Здравый смысл даже делает уступки тому, что, видимо, не принадлежит к области разума, – я хочу сказать, страстям, чувствам и всему необъяснимому, что их окружает. Уступки эти необходимы, ибо в противном случае темные погреба, где бы он замкнулся, были бы столь же необитаемы, как и те, в которых прозябает безрадостное «благоразумие». Но именно эти уступки доказывают, как незаконны претензии здравого смысла заниматься моралью во всех тех случаях, когда последняя переступает за явления обыденной жизни.
В самом деле, что может быть общего между здравым смыслом и, например, стоической идеей долга? Они обитают в двух разных областях, почти не сообщающихся между собой. Здравый смысл, когда он претендует на то, чтобы самому создавать законы, образующие внутреннего человека, должен встретиться с теми же запретами и препятствиями, на которые он наталкивается в одной из редких областей, еще им не порабощенных, – в эстетике. Тут весьма полезно советоваться со здравым смыслом во всем, что касается исходной точки и общих черт замысла, но его настоятельно приглашают молчать, лишь только дело коснется исполнения произведения, его верховной мистической красоты. Но в то время, как в области эстетики он довольно легко соглашается молчать, в области морали он ищет полного господства. Необходимо, следовательно, раз навсегда определить подобающее ему место среди способностей, образующих человеческую личность.

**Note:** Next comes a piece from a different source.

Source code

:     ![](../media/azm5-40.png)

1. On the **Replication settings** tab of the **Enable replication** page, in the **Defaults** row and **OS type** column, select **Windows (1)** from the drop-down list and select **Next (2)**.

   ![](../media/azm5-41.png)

Отличительную черту нашего времени составляет доверие, все более растущее, почти исключительное, которое мы питаем к двум областям нашего разума, названным нами выше благоразумием и здравым смыслом. Так было не всегда. Некогда человек основывал на здравом смысле весьма ограниченную и наиболее низменную часть своей жизни. Остальное имело свой фундамент в других областях нашего духа – именно в воображении.